**Your assignment**
Give back exactly the lines of the material below, starting with the line with "text: (804, 99) -> (1003, 132), moved" and going on through the line with "text: (295, 697) -> (392, 926), 560 -> 565".

**Provided data**
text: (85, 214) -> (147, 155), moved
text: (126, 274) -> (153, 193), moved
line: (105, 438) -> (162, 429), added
* * *
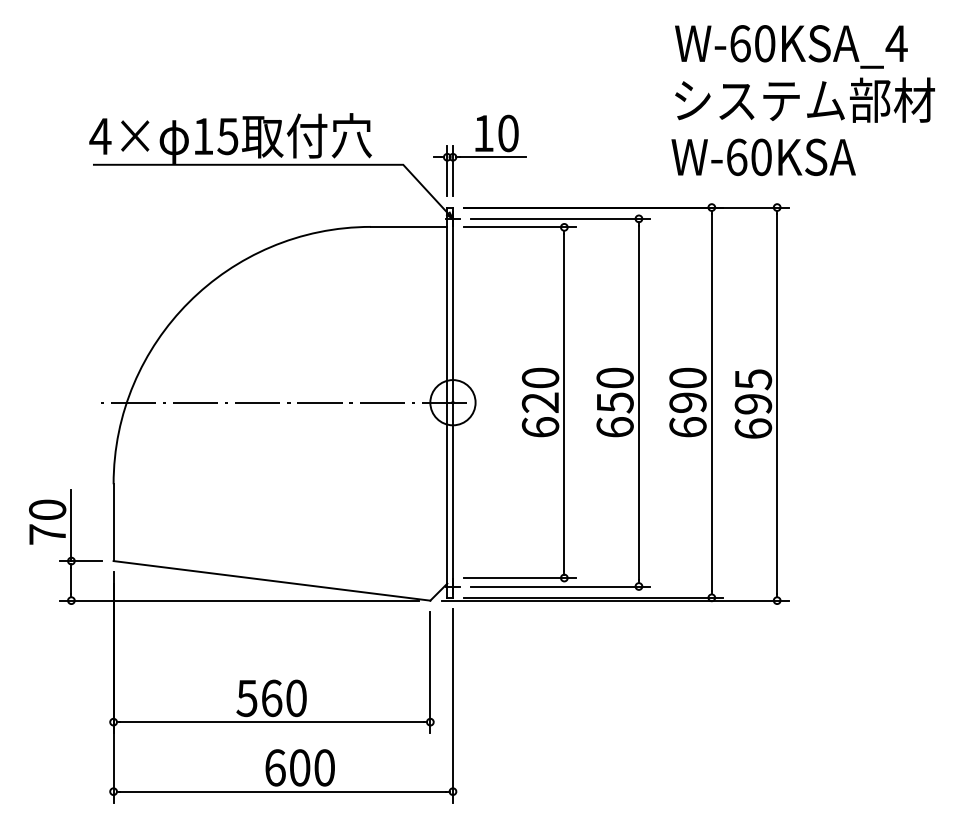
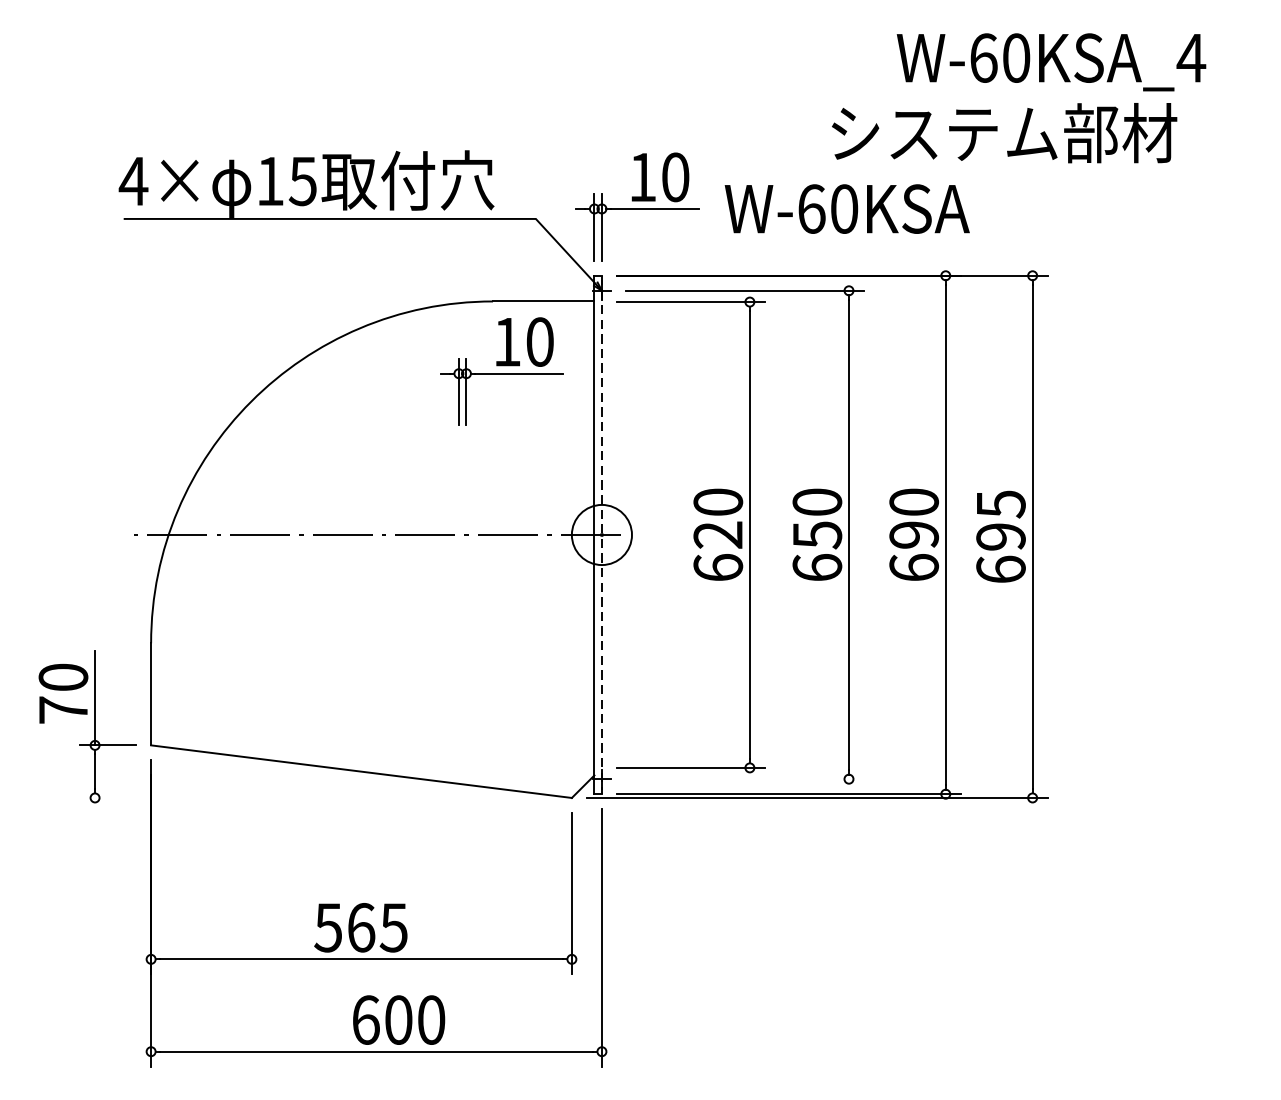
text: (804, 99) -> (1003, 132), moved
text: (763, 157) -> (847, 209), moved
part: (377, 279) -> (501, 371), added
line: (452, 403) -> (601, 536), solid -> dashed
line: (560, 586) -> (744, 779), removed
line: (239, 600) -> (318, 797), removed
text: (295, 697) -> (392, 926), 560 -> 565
* * *
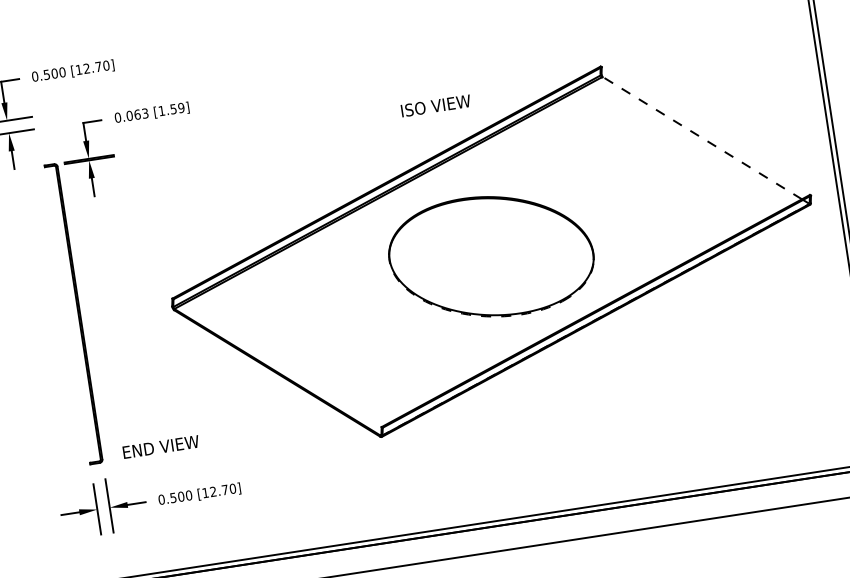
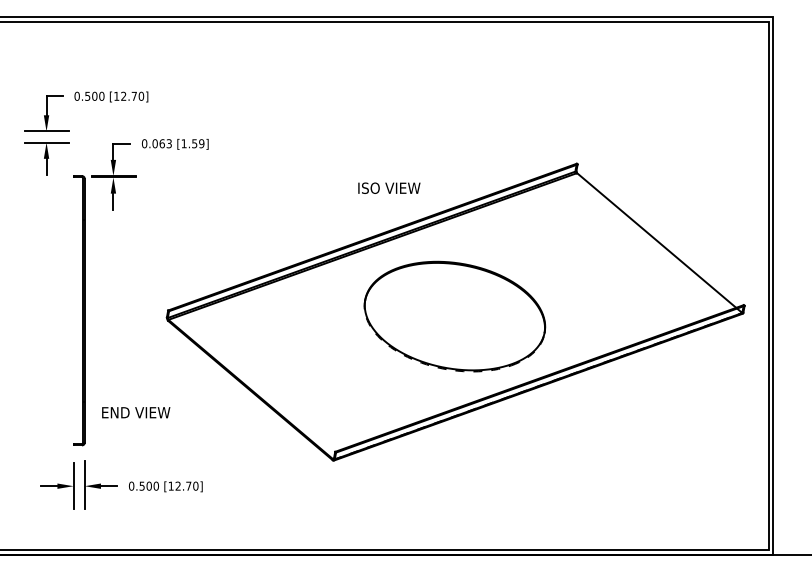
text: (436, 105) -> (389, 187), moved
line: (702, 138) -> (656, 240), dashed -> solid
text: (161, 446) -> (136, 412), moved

**Answer for this exercise**
text: (804, 99) -> (1003, 132), moved
text: (763, 157) -> (847, 209), moved
part: (377, 279) -> (501, 371), added
line: (452, 403) -> (601, 536), solid -> dashed
line: (560, 586) -> (744, 779), removed
line: (239, 600) -> (318, 797), removed
text: (295, 697) -> (392, 926), 560 -> 565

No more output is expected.